------ Data ------

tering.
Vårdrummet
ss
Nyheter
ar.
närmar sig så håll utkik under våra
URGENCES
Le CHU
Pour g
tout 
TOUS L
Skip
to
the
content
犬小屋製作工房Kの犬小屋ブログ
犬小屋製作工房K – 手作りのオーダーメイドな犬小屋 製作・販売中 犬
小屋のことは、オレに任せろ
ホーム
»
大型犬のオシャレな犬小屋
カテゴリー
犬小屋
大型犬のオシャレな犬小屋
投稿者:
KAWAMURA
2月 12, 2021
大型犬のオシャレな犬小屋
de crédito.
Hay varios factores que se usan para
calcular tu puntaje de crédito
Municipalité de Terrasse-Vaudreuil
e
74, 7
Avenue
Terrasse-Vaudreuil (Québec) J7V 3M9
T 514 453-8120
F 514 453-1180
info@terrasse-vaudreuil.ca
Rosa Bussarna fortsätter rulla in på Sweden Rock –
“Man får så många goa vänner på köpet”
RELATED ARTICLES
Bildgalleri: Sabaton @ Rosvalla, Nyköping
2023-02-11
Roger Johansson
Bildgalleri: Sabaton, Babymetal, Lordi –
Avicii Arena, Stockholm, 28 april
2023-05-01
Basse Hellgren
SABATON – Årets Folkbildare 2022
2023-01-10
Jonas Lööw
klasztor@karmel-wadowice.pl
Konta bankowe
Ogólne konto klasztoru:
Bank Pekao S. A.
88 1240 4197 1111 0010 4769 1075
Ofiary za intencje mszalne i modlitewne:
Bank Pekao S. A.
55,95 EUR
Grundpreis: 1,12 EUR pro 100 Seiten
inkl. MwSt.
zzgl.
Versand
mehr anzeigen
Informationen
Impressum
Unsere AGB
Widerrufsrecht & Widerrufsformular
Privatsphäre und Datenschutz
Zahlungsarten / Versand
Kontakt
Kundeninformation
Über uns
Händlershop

------

#### What you should do
Start at the line with "小屋のことは、オレに任せろ" and stop at the end of the records. Write those lines out exactly and add nothing.

#### Result for this exercise
小屋のことは、オレに任せろ
ホーム
»
大型犬のオシャレな犬小屋
カテゴリー
犬小屋
大型犬のオシャレな犬小屋
投稿者:
KAWAMURA
2月 12, 2021
大型犬のオシャレな犬小屋
de crédito.
Hay varios factores que se usan para
calcular tu puntaje de crédito
Municipalité de Terrasse-Vaudreuil
e
74, 7
Avenue
Terrasse-Vaudreuil (Québec) J7V 3M9
T 514 453-8120
F 514 453-1180
info@terrasse-vaudreuil.ca
Rosa Bussarna fortsätter rulla in på Sweden Rock –
“Man får så många goa vänner på köpet”
RELATED ARTICLES
Bildgalleri: Sabaton @ Rosvalla, Nyköping
2023-02-11
Roger Johansson
Bildgalleri: Sabaton, Babymetal, Lordi –
Avicii Arena, Stockholm, 28 april
2023-05-01
Basse Hellgren
SABATON – Årets Folkbildare 2022
2023-01-10
Jonas Lööw
klasztor@karmel-wadowice.pl
Konta bankowe
Ogólne konto klasztoru:
Bank Pekao S. A.
88 1240 4197 1111 0010 4769 1075
Ofiary za intencje mszalne i modlitewne:
Bank Pekao S. A.
55,95 EUR
Grundpreis: 1,12 EUR pro 100 Seiten
inkl. MwSt.
zzgl.
Versand
mehr anzeigen
Informationen
Impressum
Unsere AGB
Widerrufsrecht & Widerrufsformular
Privatsphäre und Datenschutz
Zahlungsarten / Versand
Kontakt
Kundeninformation
Über uns
Händlershop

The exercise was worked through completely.